Study text:
****************

CHIP-SPV / chipStar

chipStar is a tool for compiling and running HIP/CUDA on SPIR-V via OpenCL or Level Zero APIs.
Other
182 stars 29 forks source link

minimod benchmark from HeCBench fails result verification (Level0 backend) #600

Closed franz closed 11 months ago

franz commented 12 months ago

This could be an issue in chipStar or the benchmark, needs to be investigated.

with chipStar:

./scripts/autohecbench.py -v minimod-hip
....
ndamp = 27 27 27
grid = 100 100 100
FINAL min_u,  max_u = 0.000000, 0.000000
FAIL

with SYCL:

./scripts/autohecbench.py -v minimod-sycl
ndamp = 27 27 27
grid = 100 100 100
FINAL min_u,  max_u = -0.205791, 0.140146
PASS
zjin-lcf commented 11 months ago

The HIP program passes the check on an AMD GPU. Thanks.

pjaaskel commented 11 months ago

Does the OpenCL BE work?

pjaaskel commented 11 months ago

Also fails with OpenCL.

****************

Provided material:
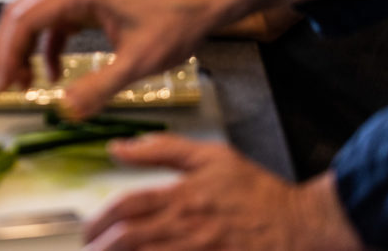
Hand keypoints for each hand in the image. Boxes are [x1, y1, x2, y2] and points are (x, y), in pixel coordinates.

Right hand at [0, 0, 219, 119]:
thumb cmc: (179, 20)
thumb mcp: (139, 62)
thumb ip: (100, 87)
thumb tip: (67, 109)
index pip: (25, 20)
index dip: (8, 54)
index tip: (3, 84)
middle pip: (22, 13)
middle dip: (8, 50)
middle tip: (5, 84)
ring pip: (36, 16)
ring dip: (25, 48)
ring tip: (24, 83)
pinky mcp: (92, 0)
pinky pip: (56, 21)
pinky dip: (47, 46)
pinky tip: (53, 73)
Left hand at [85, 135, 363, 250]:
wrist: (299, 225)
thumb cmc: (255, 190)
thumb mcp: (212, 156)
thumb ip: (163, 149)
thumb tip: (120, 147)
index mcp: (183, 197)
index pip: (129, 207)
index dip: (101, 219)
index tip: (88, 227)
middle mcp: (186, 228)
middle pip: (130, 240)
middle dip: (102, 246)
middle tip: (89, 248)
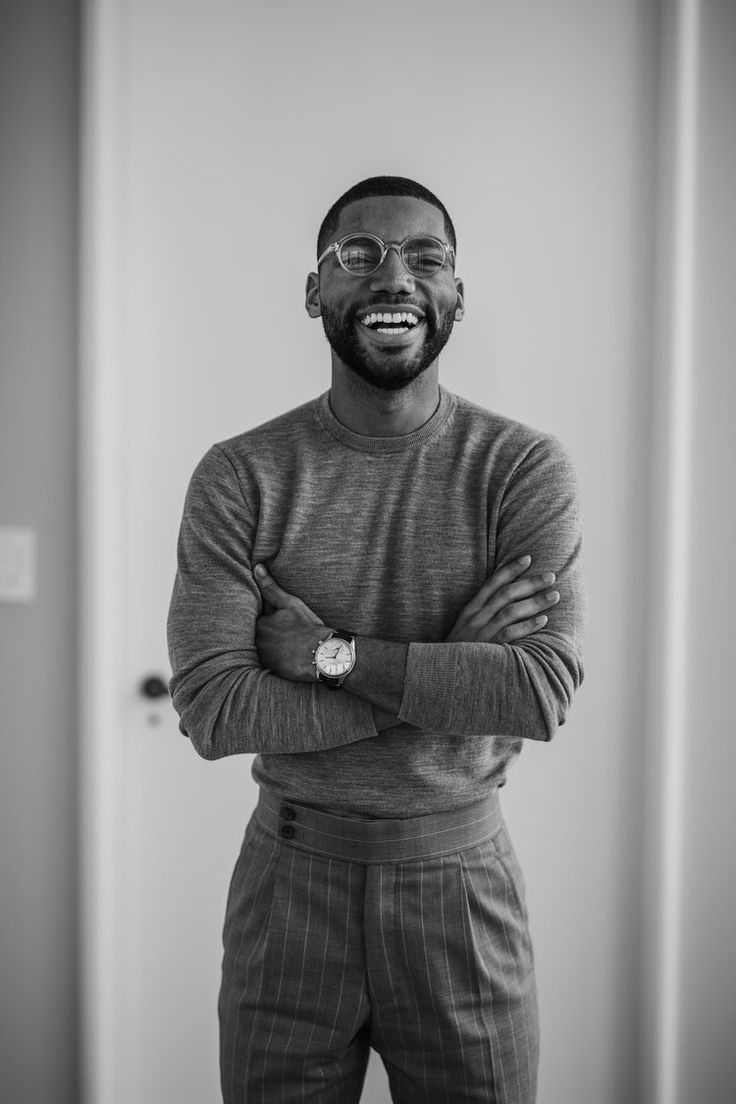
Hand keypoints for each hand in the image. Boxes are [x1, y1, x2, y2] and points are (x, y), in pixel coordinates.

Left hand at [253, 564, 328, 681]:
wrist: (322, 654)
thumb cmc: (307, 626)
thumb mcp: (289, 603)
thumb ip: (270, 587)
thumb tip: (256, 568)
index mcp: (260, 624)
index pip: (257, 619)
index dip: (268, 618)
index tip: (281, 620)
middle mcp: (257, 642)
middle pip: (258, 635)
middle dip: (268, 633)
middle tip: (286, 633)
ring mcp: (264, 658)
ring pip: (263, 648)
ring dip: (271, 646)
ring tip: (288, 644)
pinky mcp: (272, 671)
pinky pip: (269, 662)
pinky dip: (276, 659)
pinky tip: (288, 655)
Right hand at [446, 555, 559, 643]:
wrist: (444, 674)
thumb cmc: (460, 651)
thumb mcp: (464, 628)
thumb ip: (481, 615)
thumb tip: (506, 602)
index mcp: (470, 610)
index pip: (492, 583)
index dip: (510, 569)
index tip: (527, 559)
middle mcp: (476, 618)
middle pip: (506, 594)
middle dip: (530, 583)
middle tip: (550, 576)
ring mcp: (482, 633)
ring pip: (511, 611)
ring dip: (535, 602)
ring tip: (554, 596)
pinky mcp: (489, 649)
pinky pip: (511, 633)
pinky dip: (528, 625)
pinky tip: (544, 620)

****************

List of tasks:
a) Rewrite everything in the chipStar issue thread from "chipStar is a" down to "to be investigated.", swapping "benchmark" for "test program".
b) List every username that posted a comment in the chipStar issue thread.
The records were drawn from a separate source.

Exercise answers:
a)
chipStar is a tool for compiling and running HIP/CUDA on SPIR-V via OpenCL or Level Zero APIs.
Other
182 stars 29 forks source link

minimod test program from HeCBench fails result verification (Level0 backend) #600

Closed franz closed 11 months ago

franz commented 12 months ago

This could be an issue in chipStar or the test program, needs to be investigated.

b) franz, zjin-lcf, pjaaskel